Odds ratio and querying posterior with different priors with stan_glm function

Regarding the example here with standard package and stan_glm() function for Bayesian logistic regression


options(mc.cores = parallel::detectCores())
t_prior <- student_t(df = 7, location = 0, scale = 2.5)
post1 <- stan_glm(outcome ~ ., data = diabetes,
                 family = binomial(link = "logit"), 
                 prior = t_prior, prior_intercept = t_prior, QR=TRUE,
                 seed = 14124869)

The OR is

OR = post1$measure[2,1]

I would like to ask some questions please:

  1. How I can use non-informative prior (flat)? with different cutoff points?
  2. How I can perform queries since its Bayesian, like P(OR>0.2)?
  3. How I can get the plot of prior, likelihood, and the posterior as well?

Thanks in advance.

  1. Flat priors are not recommended. Is there a specific reason why would you want to use those?
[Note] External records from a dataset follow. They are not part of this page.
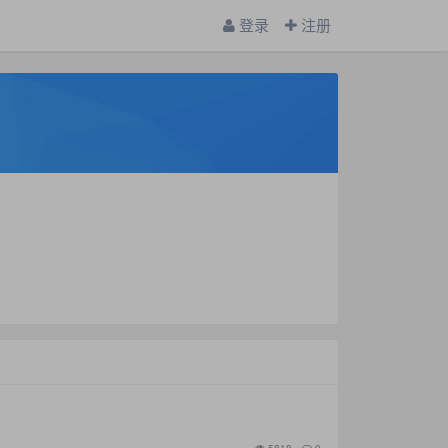
登录
注册
5818
0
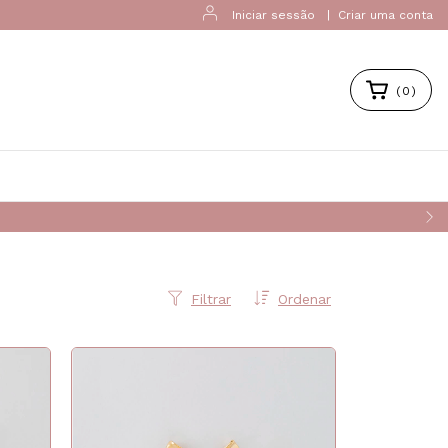
Iniciar sessão
|
Criar uma conta
(
0
)
Filtrar
Ordenar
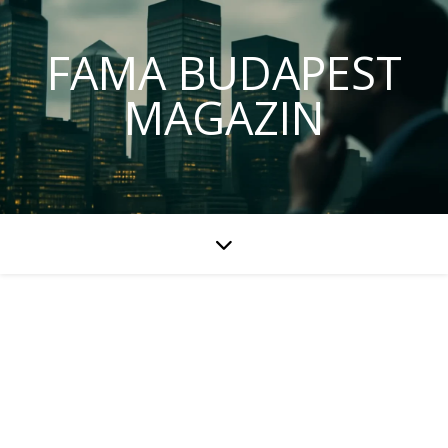
FAMA BUDAPEST
MAGAZIN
What do you mean by cutoff points?
  2. There is an extended version of that example in https://avehtari.github.io/modelselection/diabetes.html There are examples of how to compute probabilities. Check that out and ask again if you don’t find a specific piece of code.
  3. That extended example has plots for the posterior. For the prior and likelihood you need to do your own plotting, although for priors you can find plenty of examples by googling and I think there is also a R package for that, but can’t remember the name.

Thanks, @avehtari,

  1. what is the best mean and variance for the priors, I used normal one with mean equal to zero and high variance (non-informative).

  2. I think if I access the mcmc data that use to calculate the estimation of the parameters, then I can perform any query, but I did not find that the function returns this list of simulated data.

  3. do you mean brms package? I think if I access the simulated raw data, I will do that.

Non-informative on coefficients is not non-informative for outcomes. See

I don’t understand this question. Can you elaborate?

I didn’t mean brms (that is the name I can easily remember). Maybe tidybayes has plots for basic distrbutions? You could use brms to sample from the prior, but that is then from the joint prior and the sampling may also fail for uninformative priors.